Saigon, Vietnam, at sunrise. The streets are already bustling with vehicles—just as workers on a construction site next to my hotel finish their night shift. With 24/7 construction going on all around the city, picking a quiet hotel is a challenge. Real estate is an active industry here—evident from the first moment I set foot in Vietnam.
You’ll hear Vietnam being dubbed frequently as the “next China”… and for good reason. It boasts young demographic structure, a rising middle class, and a one-party system that is steadily opening the doors to foreign investors.
As of July 2016, Vietnam had 94.5 million inhabitants and is expected to grow by another 25 million by 2040. While nearby countries like Thailand and China are to suffer from population decline, Vietnam will only grow. Plus, it’s in a period of “golden population structure,” meaning over 60% of its population is between 15 and 55 years old, with a median age of 30. It’s got the second youngest population in Asia.
At 34% urban, the population is still a far cry from 75% in the developed nations, but it has been steadily increasing at 2% per year since 2011. Unsurprisingly the fastest growing cities are Saigon and Hanoi, with expansion rates of 4% and 3.8% per year respectively, and popular, seaside Da Nang is currently expanding at 3.5% per year.
The middle and affluent class, defined as those who make more than US$714 monthly, is rapidly growing and estimated to reach 40 million by 2020, while the average per-capita income is expected to reach US$3,500 per year. To put that in perspective, the average income was only about US$1,300 five years ago and is now double that.
Politically, the Communist Party of Vietnam rules the country as a single-party system. Just like in China, and Singapore to a degree, this kind of system creates a stable climate for government policies to take root. Moreover, policies remain consistent regardless of any changes in leadership, unlike in other countries where reforms are challenged every time a new party comes to power.
2016 marked another solid year for the Vietnamese economy. The country’s real estate, stock, gold, and oil prices all gained momentum, even as international economies struggled with instability. Agriculture and mining are underperforming sectors currently hindering GDP growth, but the rate remained one of the best in Asia at a healthy 6.2%.
FDI (foreign direct investment) is an important aspect of ongoing economic growth as Vietnam becomes increasingly accessible to investors. After a steady increase over the last couple of years, realized FDI reached a historical peak in 2016 at US$15.8 billion, an increase of 9% from 2015. With US$7 billion in FDI, Korea remains the largest investor by far.

(REQUIRED WORK):
[1] In the text on Vietnam's economy, what was the value of realized foreign direct investment in 2016?
[2] Resume the text on Vietnam's economy from the point where it stops.

(LISTED RECORDS):

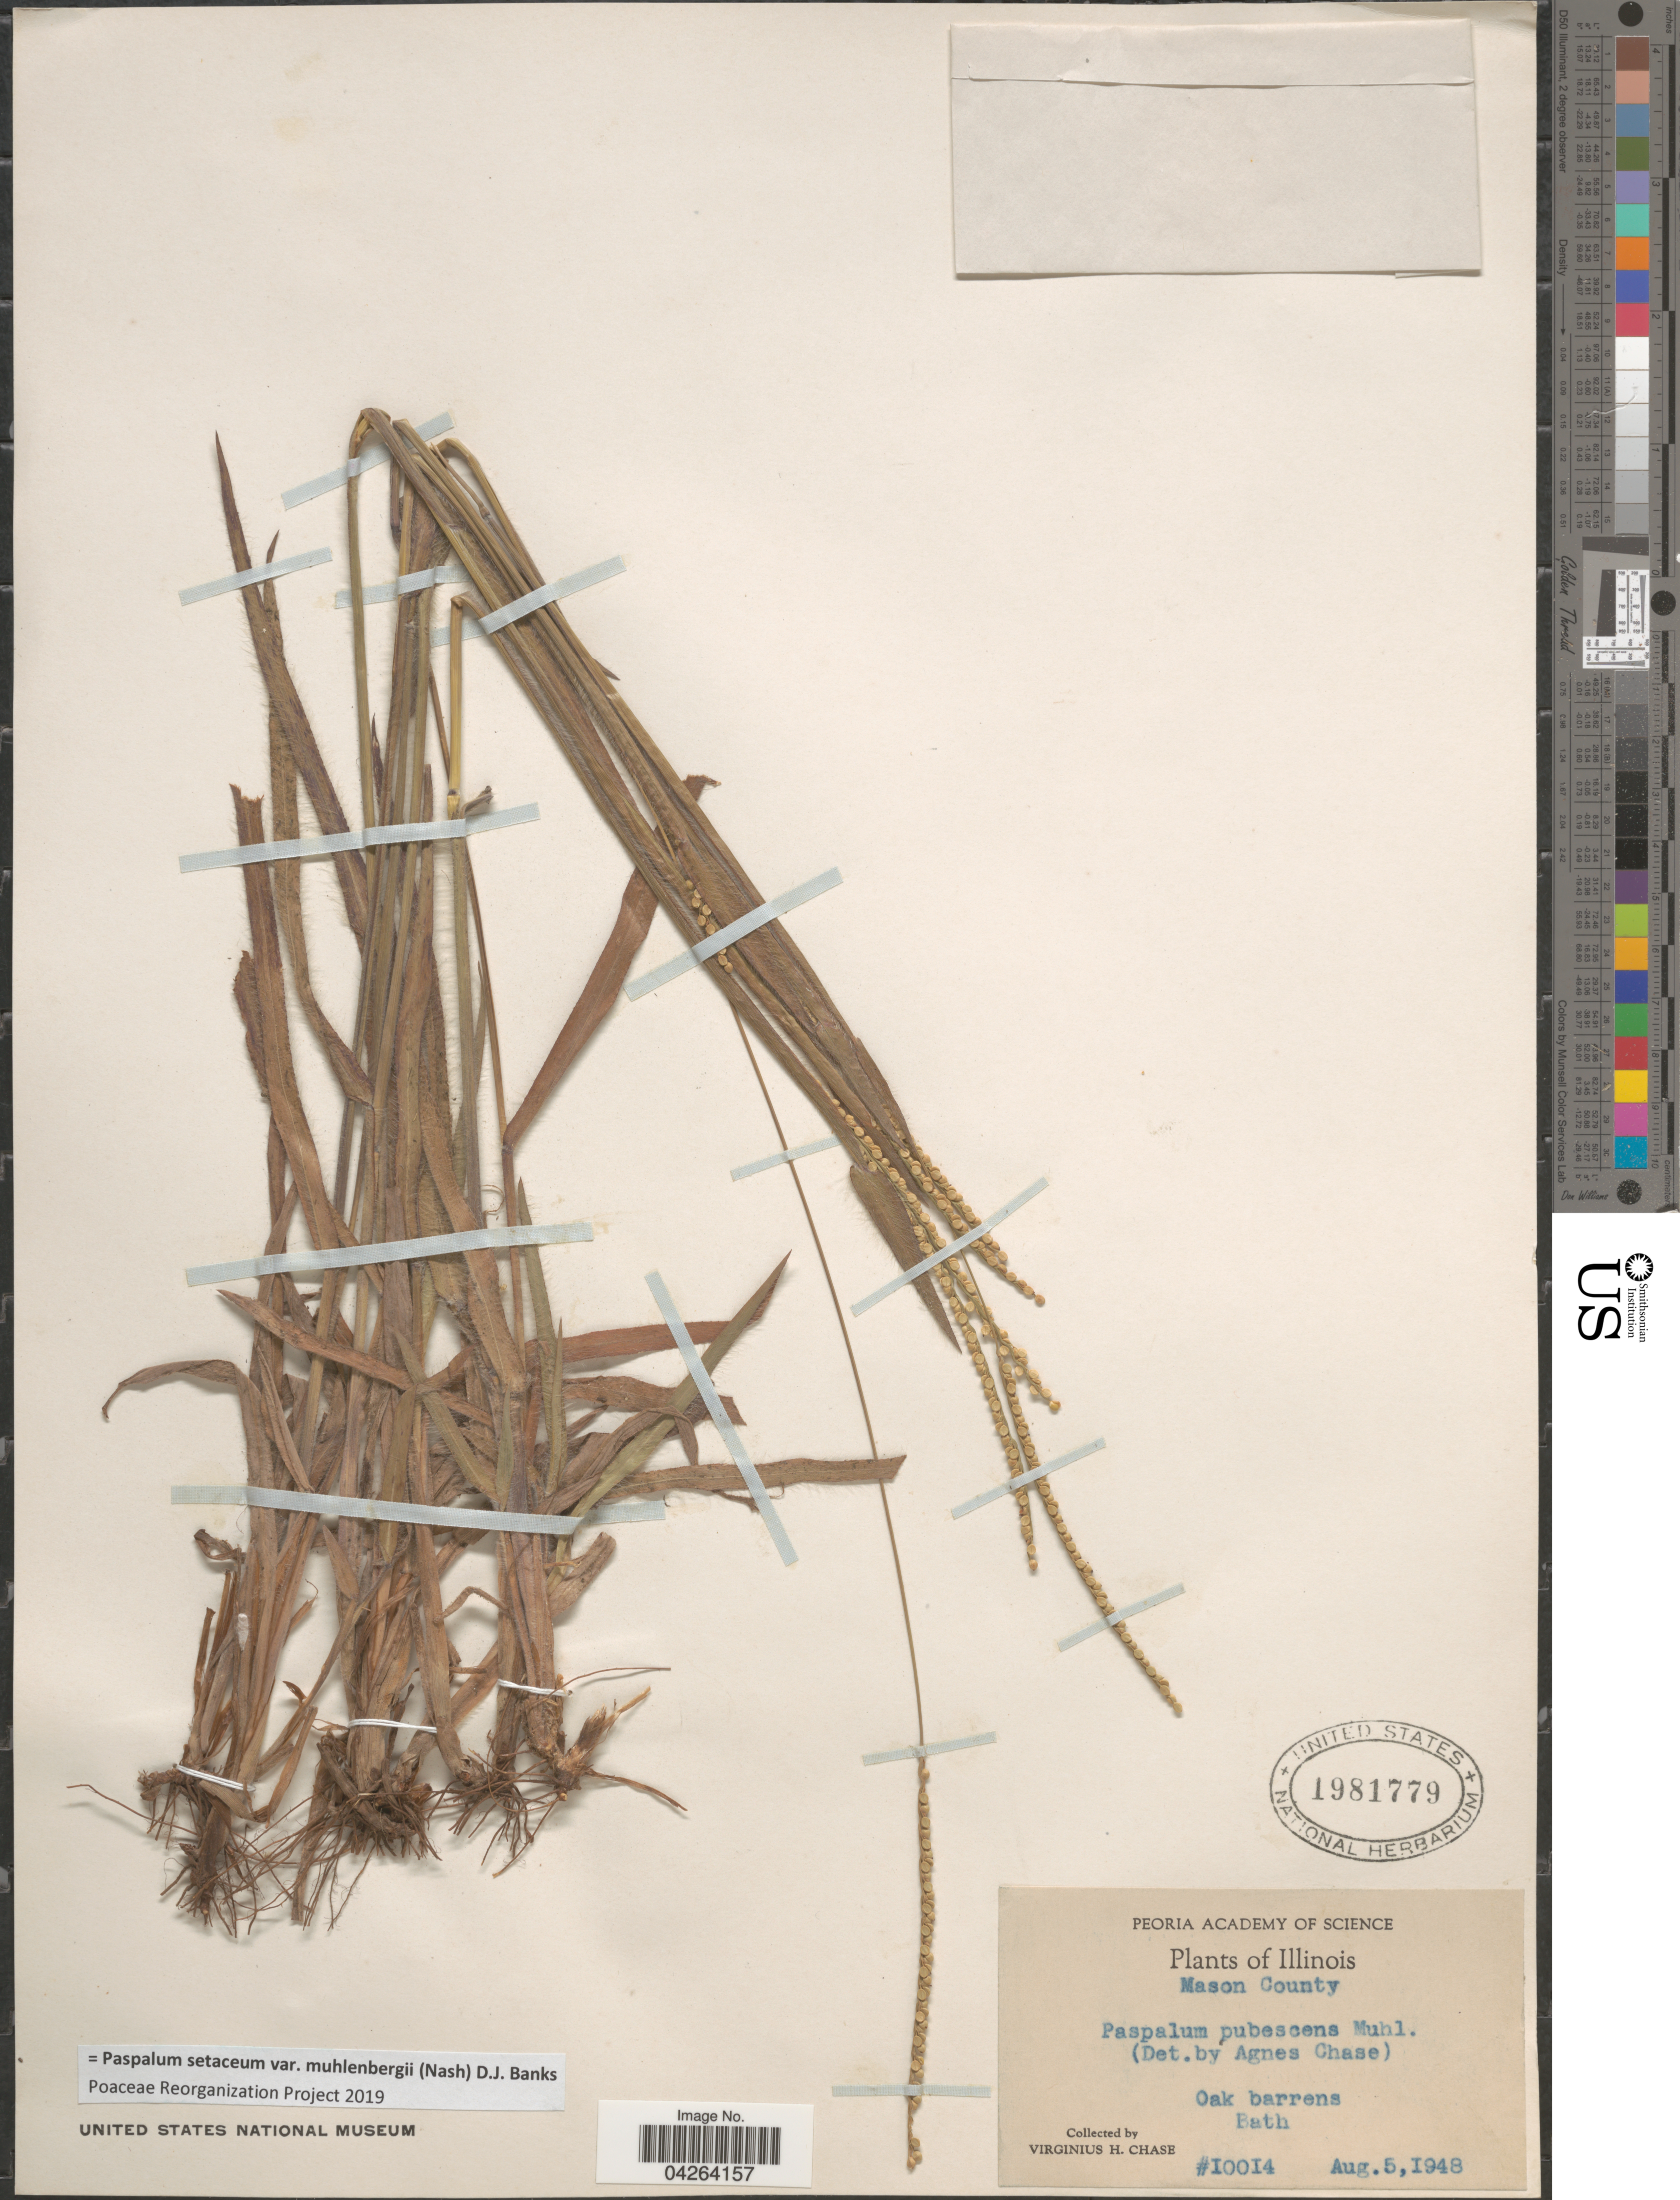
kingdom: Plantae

...

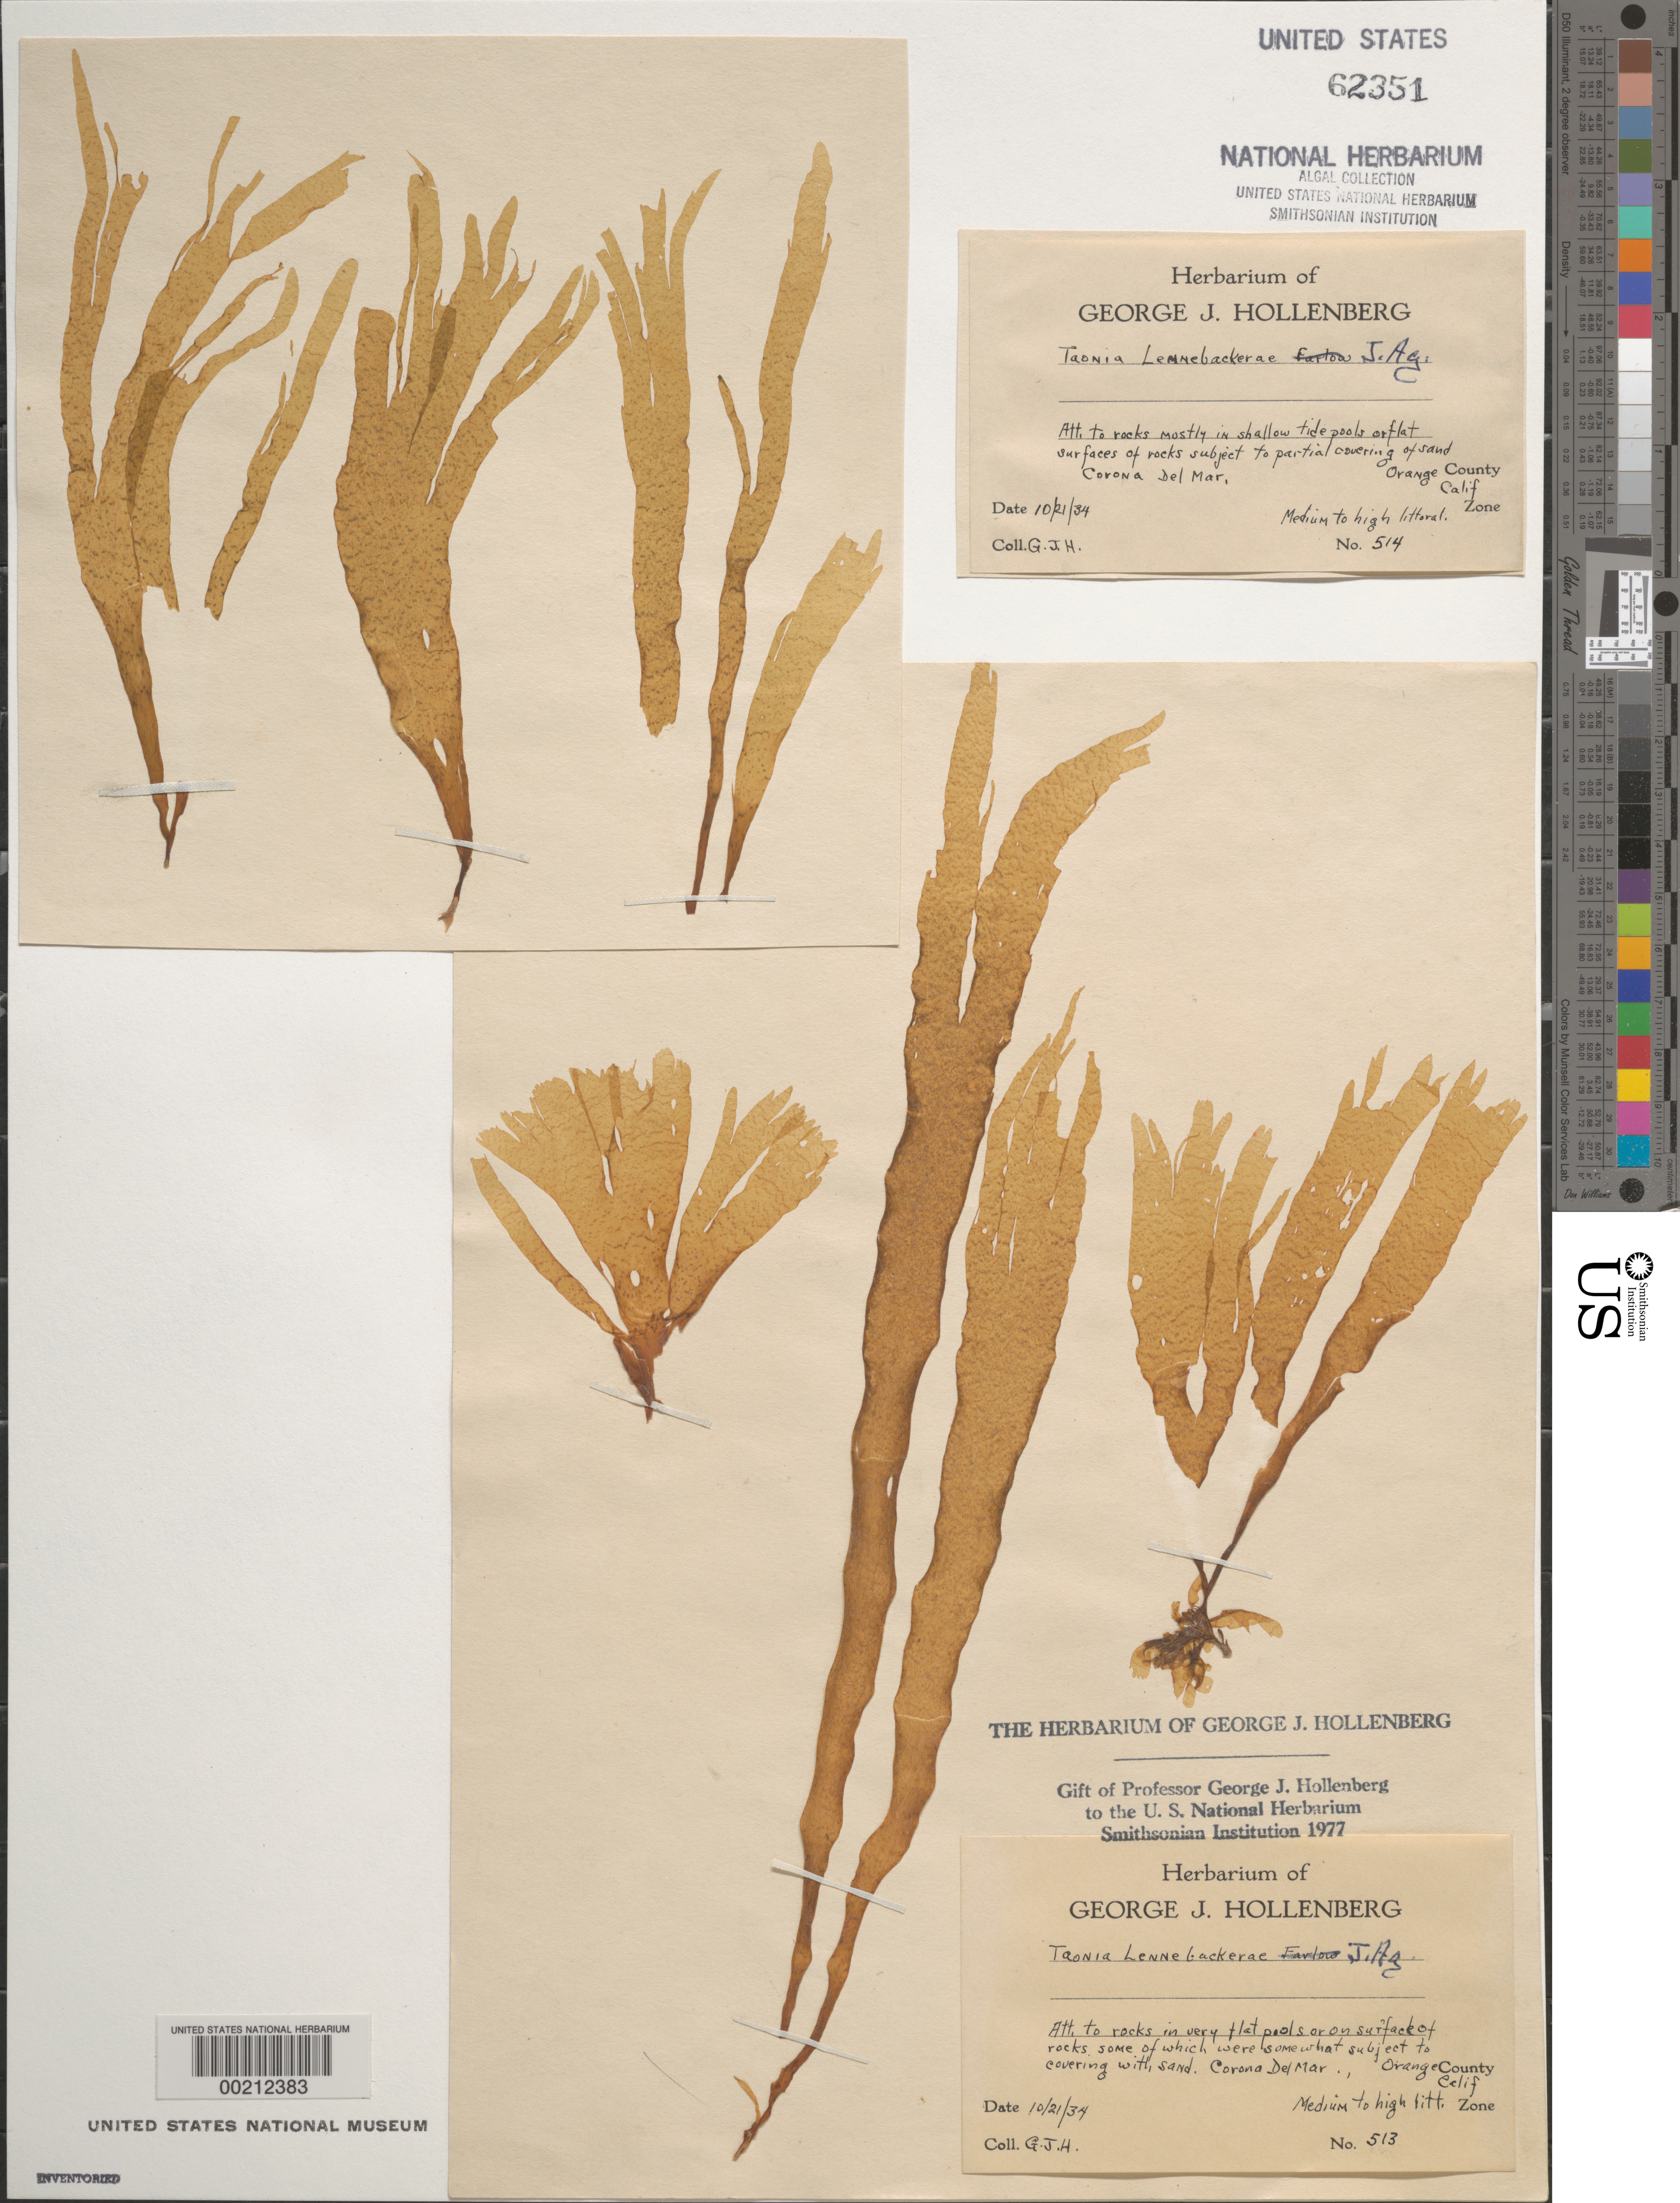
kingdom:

(RESPONSES TO THE EXERCISE):
[1] US$15.8 billion

[2]
To further internationalize itself, last year Vietnam signed yet another in a series of free trade agreements, this time with the European Union (EVFTA). The TPP agreement may have been abolished, but Vietnam is working to strengthen other agreements like ASEAN, APEC, and RCEP. Exports continue to grow—22% go to the United States, meaning a trade agreement is likely to be made with them, too.
The government has been effective in curbing out the inflation rate, expected to remain in the 4% to 5% range over the coming years, as well as in keeping interest rates stable and low. At the same time, the strengthening U.S. dollar is pulling interest rates up. These low rates are meant to help companies and business, but can also cause an increase in bad debt, so it’s something for investors to be aware of.
Real Estate Ownership
Foreign investment in real estate truly took off when the Vietnamese government eased foreign ownership restrictions in 2015. You can now own land based on a 50-year lease, with the same rights and privileges as locals, allowing you to sell, rent out for profit, mortgage, donate, and inherit.
You can either purchase as an individual or as a business entity. As an individual, you may only buy residential property, whereas commercial, retail, or warehouse space must be owned by a company, which can be wholly owned by you.
The cost to incorporate can be as low as US$40 if you decide to tackle the local authorities by yourself. Through an agent, fees can rack up to US$1,500, getting as high as US$20,000. The best strategy is to contact a decent local lawyer to help, which should bring the cost down to under US$500.
Every business in Vietnam needs charter capital. The amount depends on the activities the company will perform, but, in the majority of cases, it’s US$10,000. Unfortunately, if the company is solely a real estate business, the amount is staggering at close to US$900,000.
Saigon’s (Ho Chi Minh City—still commonly referred to as Saigon in Vietnam) office market is lacking in supply and is set to welcome many new commercial buildings in the near future—and not just in the Central Business District (CBD) but other parts of the city, too. There has also been an increase in both demand and supply for LEED-certified “green” buildings.
The absorption rate is projected to remain at a healthy 80% for the next two to three years, driven by robust demand for new office space. Small- to medium-sized offices (up to 500 square meters) are the most sought after, though 1,000- to 2,000-square-meter offices in the city center are also in high demand. Rent prices are expected to increase at a slow but steady rate as new supply is added to the market every year.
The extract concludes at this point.